RDC–Rwanda : Kagame nie toute implication et rejette les accusations liées aux minerais
Le président rwandais Paul Kagame a une nouvelle fois rejeté les accusations liant Kigali au conflit armé dans l’est de la République démocratique du Congo (RDC). S’exprimant à Kigali lors de l’ouverture du dialogue national « Umushyikirano », il a attribué les tensions persistantes entre les deux pays à la présence, sur le sol congolais, des Forces démocratiques de libération du Rwanda (FDLR), un groupe armé hutu qu’il considère comme une menace directe pour la sécurité du Rwanda.
Selon le chef de l’État, le différend avec Kinshasa ne repose ni sur l’exploitation des ressources naturelles congolaises ni sur des ambitions territoriales. Il a qualifié ces accusations de « simples allégations », affirmant que les motivations du Rwanda sont exclusivement sécuritaires. À l’en croire, les FDLR, porteurs d’une idéologie génocidaire, continuent de représenter une menace depuis le territoire congolais.
Paul Kagame a également insisté sur le fait que le conflit en RDC n’aurait ni été initié par Kigali ni pris naissance au Rwanda. Il a soutenu que les actions de son pays relèvent de mesures défensives face à une menace persistante depuis le génocide de 1994, et non d’un intérêt économique lié aux minerais congolais.
Le président rwandais a par ailleurs accusé les autorités congolaises de collaborer avec les FDLR, allant jusqu’à affirmer que certains de leurs éléments auraient été armés, hébergés ou même intégrés au sein des forces de sécurité congolaises. Réagissant aux arguments selon lesquels plusieurs combattants de ce groupe seraient aujourd’hui âgés, il a estimé que la transmission de leur idéologie à de nouvelles générations demeure un danger réel.
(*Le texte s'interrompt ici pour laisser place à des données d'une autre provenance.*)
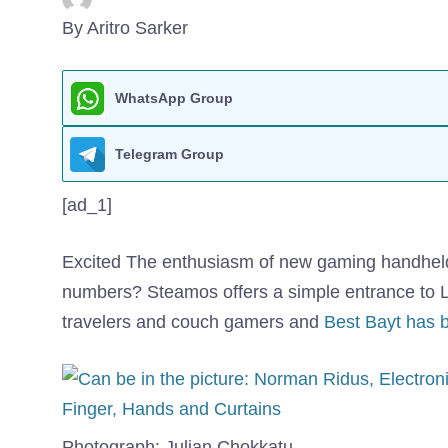
By Aritro Sarker
WhatsApp Group
Telegram Group
[ad_1]
Excited
The enthusiasm of new gaming handhelds i
numbers? Steamos offers a simple entrance to L
travelers and couch gamers and
Best Bayt has 
Photograph: Julian Chokkatu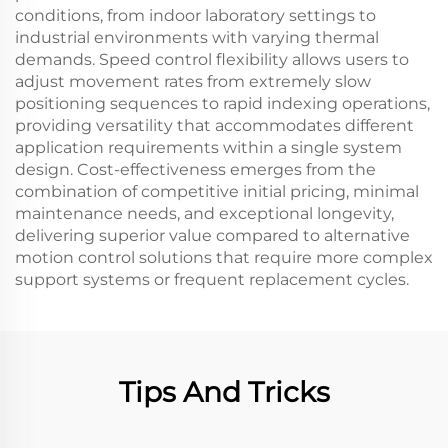
conditions, from indoor laboratory settings to
industrial environments with varying thermal
demands. Speed control flexibility allows users to
adjust movement rates from extremely slow
positioning sequences to rapid indexing operations,
providing versatility that accommodates different
application requirements within a single system
design. Cost-effectiveness emerges from the
combination of competitive initial pricing, minimal
maintenance needs, and exceptional longevity,
delivering superior value compared to alternative
motion control solutions that require more complex
support systems or frequent replacement cycles.
Tips And Tricks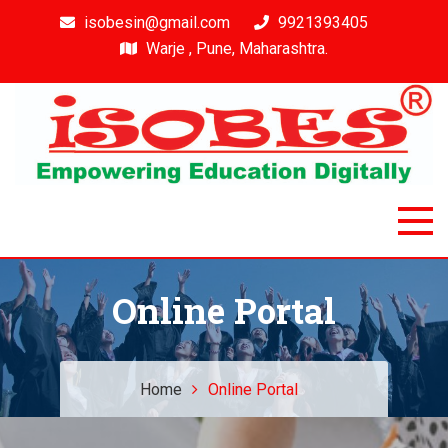
isobesin@gmail.com
9921393405
Warje , Pune, Maharashtra.
Isobes
Intelligent & Smart Outcome Based Education System
Online Portal
Home
Online Portal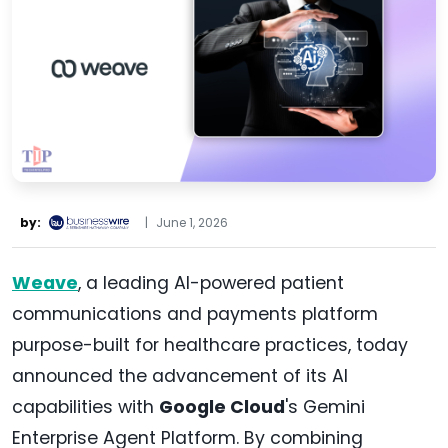
by:
|
June 1, 2026
Weave
, a leading AI-powered patient
communications and payments platform
purpose-built for healthcare practices, today
announced the advancement of its AI
capabilities with
Google Cloud
's Gemini
Enterprise Agent Platform. By combining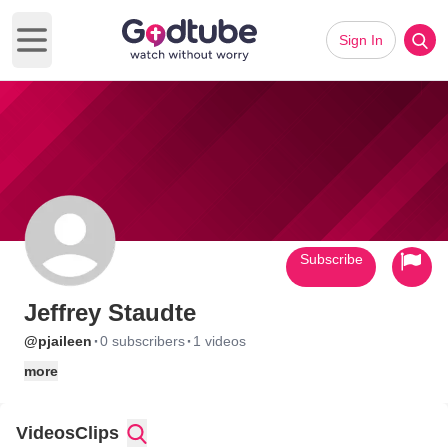
Sign In
Open main menu
Subscribe
Jeffrey Staudte
·
·
@pjaileen
0 subscribers
1 videos
more
Videos
Clips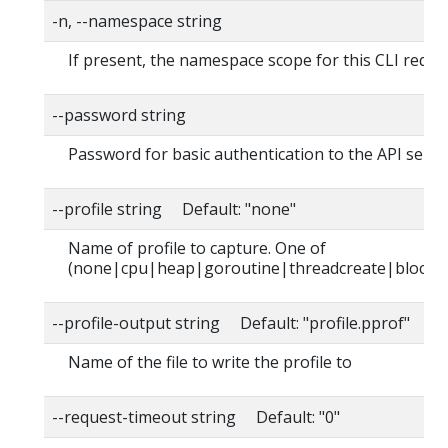
-n, --namespace string
If present, the namespace scope for this CLI reque
--password string
Password for basic authentication to the API serve
--profile string Default: "none"
Name of profile to capture. One of
(none|cpu|heap|goroutine|threadcreate|block|
--profile-output string Default: "profile.pprof"
Name of the file to write the profile to
--request-timeout string Default: "0"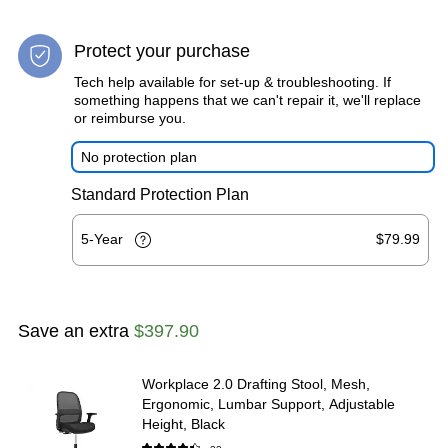
Protect your purchase
Tech help available for set-up & troubleshooting. If
something happens that we can't repair it, we'll replace
or reimburse you.
No protection plan
Standard Protection Plan
5-Year
$79.99
Save an extra
$397.90
Workplace 2.0 Drafting Stool, Mesh,
Ergonomic, Lumbar Support, Adjustable
Height, Black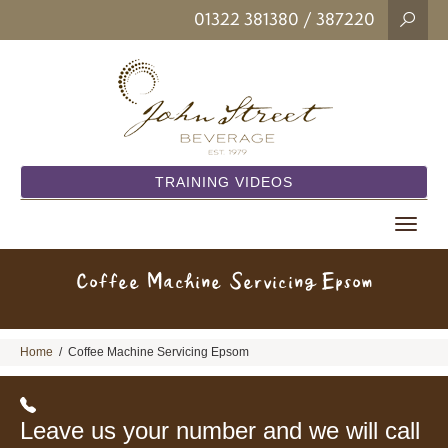
01322 381380
/ 387220
TRAINING VIDEOS
Toggle
navigat
Coffee Machine Servicing Epsom
Home
/
Coffee Machine Servicing Epsom
Leave us your number and we will call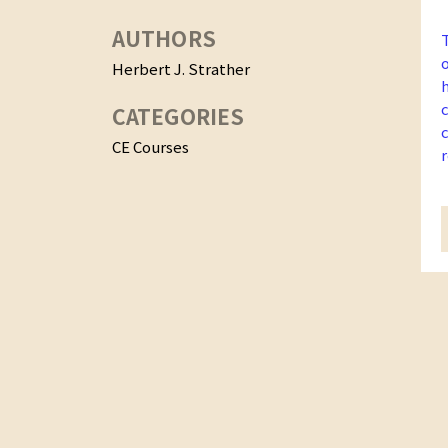
AUTHORS
Herbert J. Strather
CATEGORIES
CE Courses
f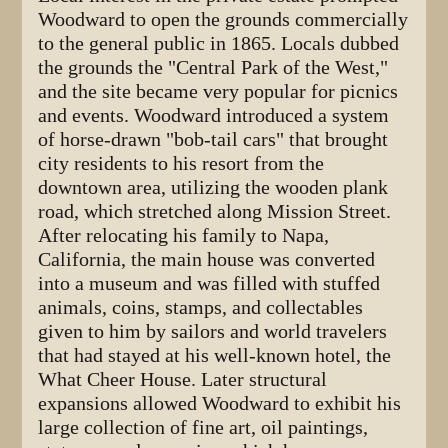
Woodward to open the grounds commercially
to the general public in 1865. Locals dubbed
the grounds the "Central Park of the West,"
and the site became very popular for picnics
and events. Woodward introduced a system
of horse-drawn "bob-tail cars" that brought
city residents to his resort from the
downtown area, utilizing the wooden plank
road, which stretched along Mission Street.
After relocating his family to Napa,
California, the main house was converted
into a museum and was filled with stuffed
animals, coins, stamps, and collectables
given to him by sailors and world travelers
that had stayed at his well-known hotel, the
What Cheer House. Later structural
expansions allowed Woodward to exhibit his
large collection of fine art, oil paintings,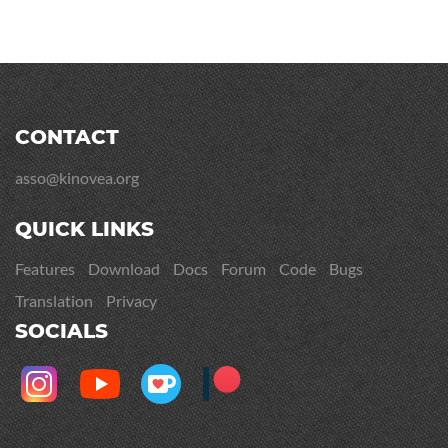
CONTACT
asso@kinovea.org
QUICK LINKS
Features
Download
Docs
Forum
Code
Bugs
Translation
Privacy
SOCIALS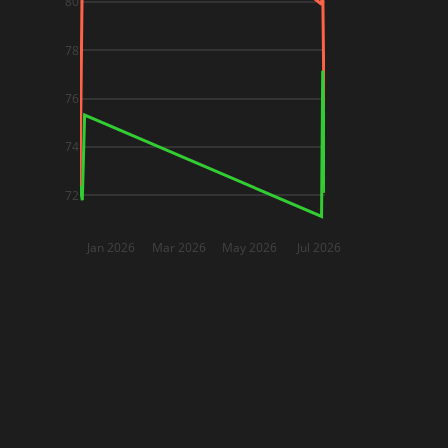
80
78
76
74
72
Jan 2026
Mar 2026
May 2026
Jul 2026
Concernant les pressions internationales, Kagame s’est montré particulièrement ferme. Il a déclaré que son pays ne céderait pas aux menaces de sanctions et qu’il refusait toute tentative d’« asphyxie » politique ou économique. Ironisant sur les accusations liées aux ressources naturelles, il a estimé que si le Rwanda était réellement impliqué en RDC pour les minerais, son niveau de richesse serait bien supérieur à celui qu’il connaît actuellement.
Ces déclarations interviennent alors que plusieurs rapports des Nations unies et des autorités américaines accusent le Rwanda d’apporter un soutien militaire au mouvement rebelle du M23, actif dans l’est de la RDC. Des experts onusiens évoquent un appui logistique, des instructions et la présence de combattants rwandais aux côtés du groupe armé.
Le Conseil de sécurité de l’ONU a, à plusieurs reprises, demandé à Kigali de mettre fin à tout soutien au M23 et de retirer ses forces du territoire congolais. De leur côté, les États-Unis ont accusé le Rwanda de contribuer à l’escalade régionale, malgré les engagements pris dans le cadre d’accords de paix négociés à Washington. Des sanctions ciblées ont déjà été imposées à certains responsables rwandais pour leur rôle présumé dans la crise.
Face à ces accusations, les autorités rwandaises maintiennent leur position, niant toute implication directe avec le M23 et affirmant œuvrer en faveur de la stabilité et de la paix dans la région des Grands Lacs.